The children have created a dance named 'creative combat'. They created individual movements aimed at depicting how we can work together to tackle disasters when they occur.

The children's R.E. has focused upon parables - starting with the one which drives our belief of service to others, namely The Good Samaritan. We have then considered The Prodigal Son, The Lost Sheep and The Two Sowers amongst others. Searching for the true message in each of these and how we can make those connections to our school in our community.

Are rainforests vital to our future?

We have researched survival tips, built shelters and written instructions for an explorer amongst many other things. We wanted to know how we could survive in such a climate and what problems we would face. So we set about creating those problems for real and finding solutions together. Together we had to talk, plan and disagree amicably together to create solutions. Using our understanding of materials, our D.T. design skills and our geographical awareness of a rainforest climate we found success and then even more questions!

It was interesting to see how the children dealt with mistakes and errors in their shelter designs before achieving success.

During our research we had the chance to meet a real life tribesman from the Rainforest. We tried to communicate with him however he didn't speak our language. We have discussed our options to learn how to communicate with the tribe and learn about their culture and beliefs as we learn about tolerance, mutual respect and individual liberty from other cultures points of view. It was interesting to see how the children were challenged to prepare a spoken performance as their outcome. It couldn't be captured on paper it had to be performed. The children's further questions about the tribe meant that their historical research focused upon looking at different communities and their traditions and language. It was interesting to see how many similarities there are even if appearances are very different.

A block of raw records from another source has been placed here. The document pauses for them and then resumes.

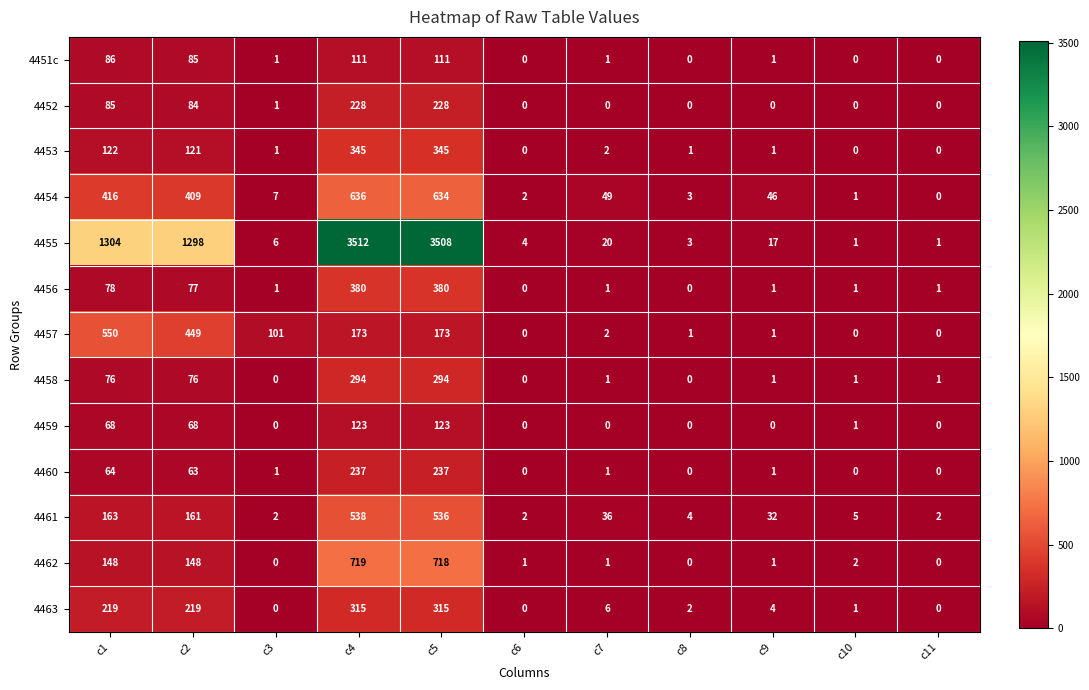

The 4456 series shows 380 at c4. True or false?

True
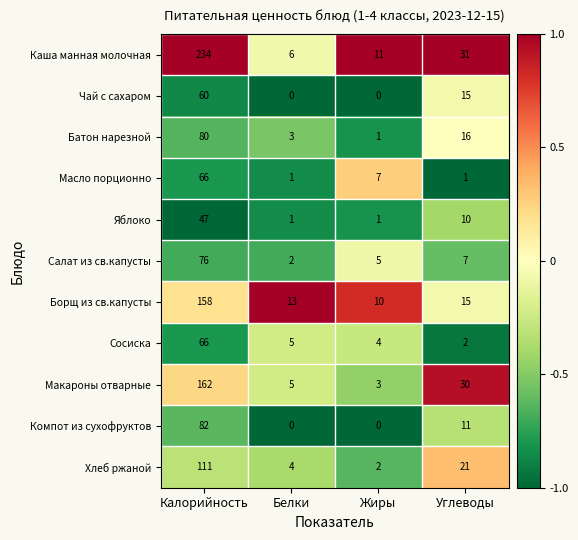

List the labels in order of Каша манная молочная value, largest first.

Калорийность, Углеводы, Жиры, Белки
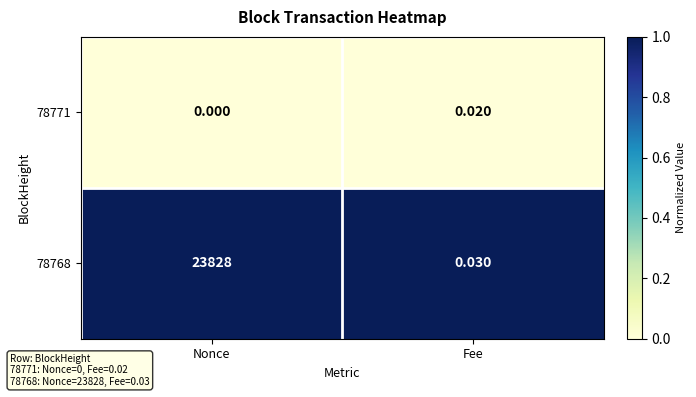

At which label does 78768 reach its minimum?

Fee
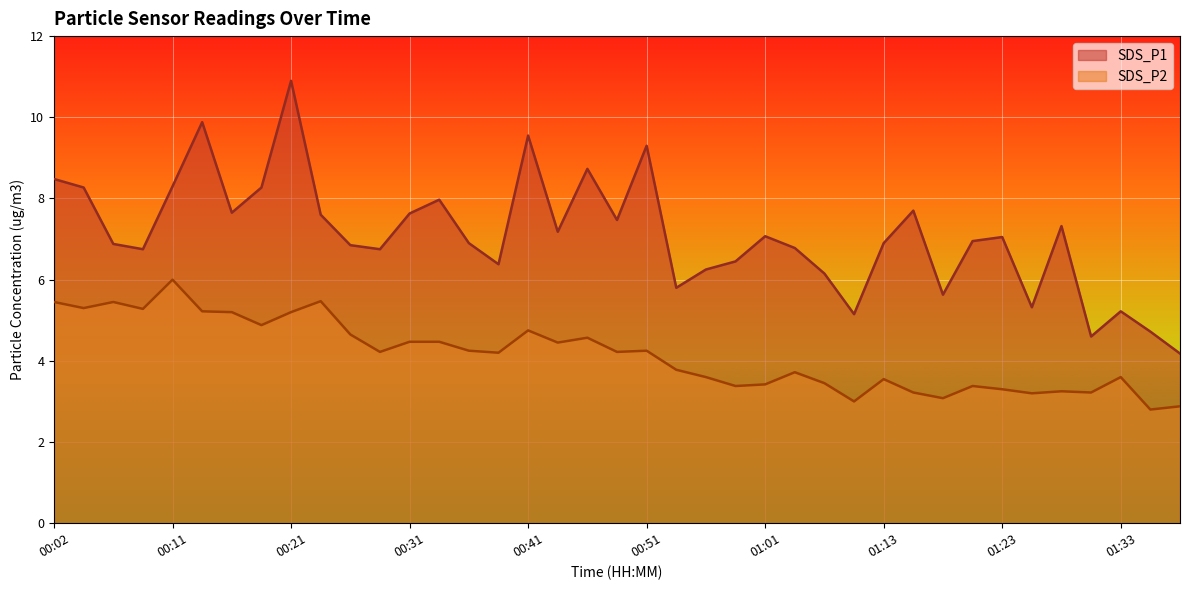

The value of SDS_P2 at 00:44 is 7.2. True or false?

False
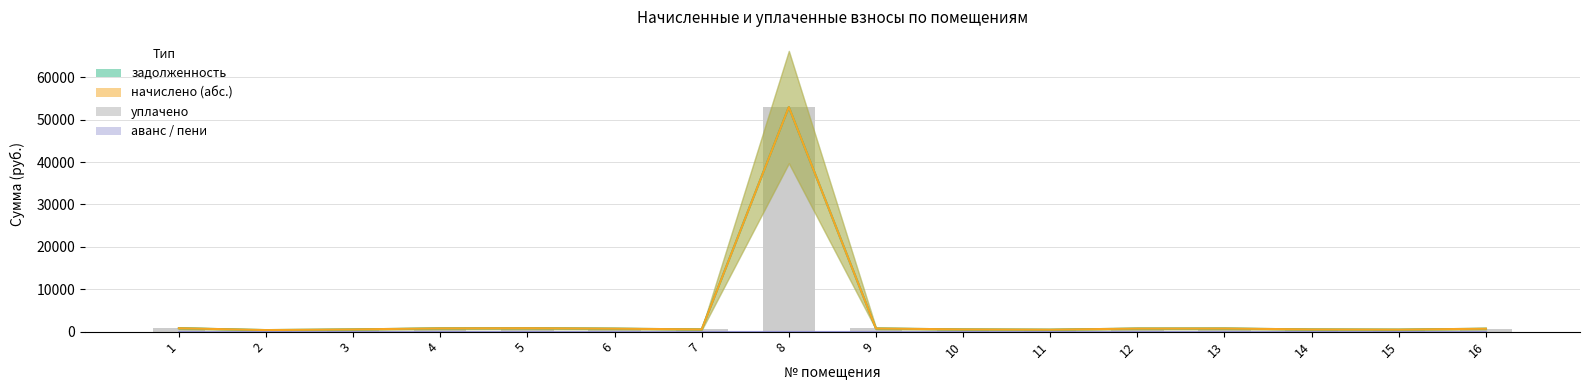

The chart shows a value of 804.1 at 1. True or false?

True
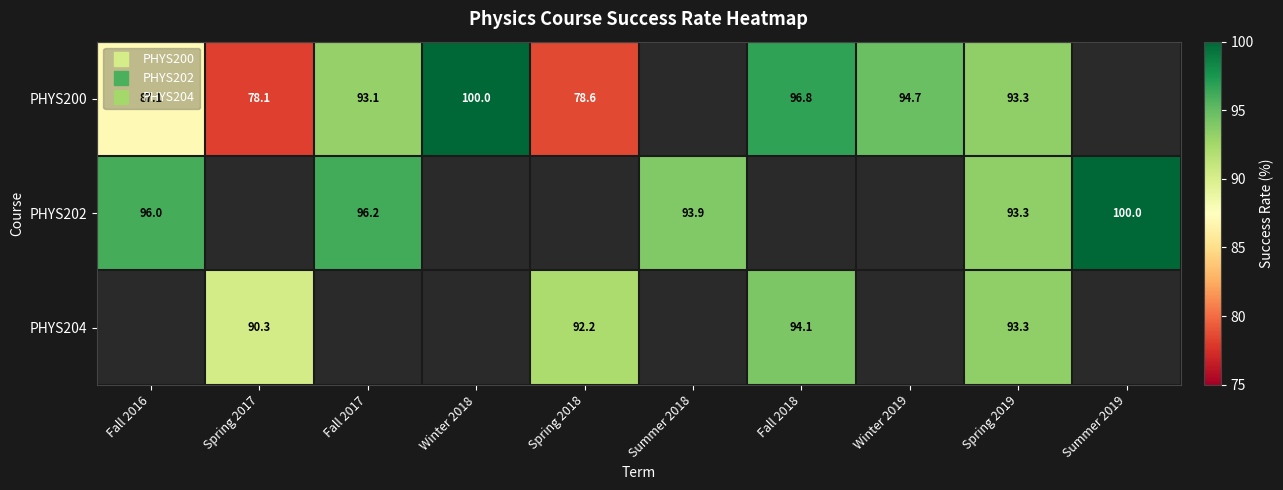

What is the sum of the PHYS200 values at Winter 2018 and Fall 2018?

196.8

Were the Romans a force for good in Britain?

We took part in a number of thematic days to bring our work to life. This included visits from a Roman solider and being a Roman citizen for a day - effectively becoming a living museum. We wanted the children to empathise with the lives of everyday people from the time and this has been a fabulous way to achieve it. They created a battle scene and worked together as a team to defeat the opposition! Below are some pictures from these events.

The children had real desire to create a living museum that captured every aspect of Roman life to consider what it offered to the native people of Britain. Designing weapons and considering the threat that they offered and how they would have been used to maintain order. Songs and music that reflected the togetherness of the communities under Roman control. Information writing studying the positive additions that Romans made to Britain - that still remain today. Solving problems with Roman trade and how early forms of money could be used in exchange for goods. Our children seemed split on whether the Romans were such a positive force and one member of year 4 summed it up perfectly when they said "They gave us a lot, but we lost a lot at the time as well!"